The very circumstances of this edition of Thompson’s book indicate the degree to which the power of the English ruling class has been unaffected by the growth of working-class culture. One of the most noble sketches in the book is of a printer who spent the best part of thirty years in gaol for his continual reprinting of The Rights of Man. The Making of the English Working Class comes to us by courtesy of Sir Allen Lane, whose cultural enrichment of the working class is as undeniable as it has been rewarding. Sir Allen is a millionaire, a knight of the realm, and this is the one thousandth Pelican he has published.
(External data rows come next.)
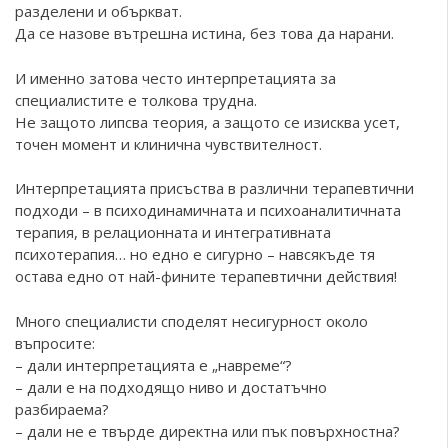
разделени и объркват.
Да се назове вътрешна истина, без това да нарани.
И именно затова често интерпретацията за
специалистите е толкова трудна.
Не защото липсва теория, а защото се изисква усет,
точен момент и клинична чувствителност.
Интерпретацията присъства в различни терапевтични
подходи – в психодинамичната и психоаналитичната
терапия, в релационната и интегративната
психотерапия… но едно е сигурно – навсякъде тя
остава едно от най-фините терапевтични действия!
Много специалисти споделят несигурност около
въпросите:
– дали интерпретацията е „навреме“?
– дали е на подходящо ниво и достатъчно
разбираема?
– дали не е твърде директна или пък повърхностна?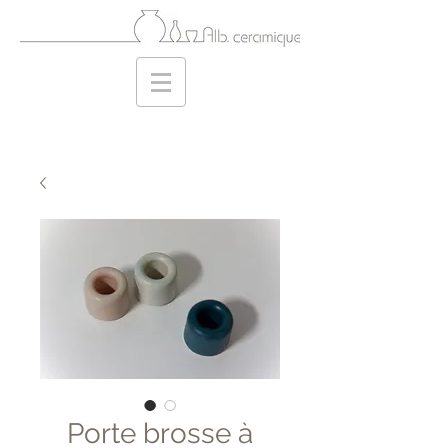
Porte brosse à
The importance of Thompson’s work for the student of Australian history is tremendous since Australia was being “made” in the years that Thompson discusses. As social background to the “criminal” convicts, and as a political backdrop to the “social” exiles, Making of the English Working Class is indispensable reading. In particular there are sections on the Scottish Martyrs, the Luddites and the Cato Street Conspirators. But more significant still is the total political experience we have inherited from England and reshaped n Australia. Thompson has presented us with a valuable, if unintentional, contribution to our understanding of the ideas that many convicts and immigrants brought with them. These ideas and experiences did not survive transportation unaltered and they often took on entirely different, almost opposite, form in the open environment of Australia, especially after 1840. But no matter how different the fruit, it all sprang from the same British seed. Perhaps the strongest example of this remains the demand for “land”. Certain superficial analogies suggest themselves. The unemployed weaver who brought a free press to Britain, by their willingness to accept gaol rather than pay the crippling stamp duty, bear comparison to the Wobblies who established free speech in Australia, for a time.

The consciousness which the English working class made was by no means the product of dull tracts and mundane meetings. Literacy, so essential to the “making” process, had its specific class form in “The Bad Alphabet for the Use of the Children of Female Reformers”. (p. 718) Youngsters were taught their ABC and a political programme simultaneously:

B is for Bible, Bishops and Bigotry

K is for Kings, Knaves and Kidnappery

W is for Whigs, Wicket and Wavering.

And no more delightful courtroom scene can be imagined than that of William Hone, on trial for publishing blasphemous libels, entertaining the court with examples of satire from all ages. The humour was not always intentional. The Glass-makers refused admittance to “Persons that are infamous, of all-character, quarrelsome of disorderly … (and to) Waterman.” The Watermen, not to be outdone, denied benefits to any brother who “is clap’t or pox’d”.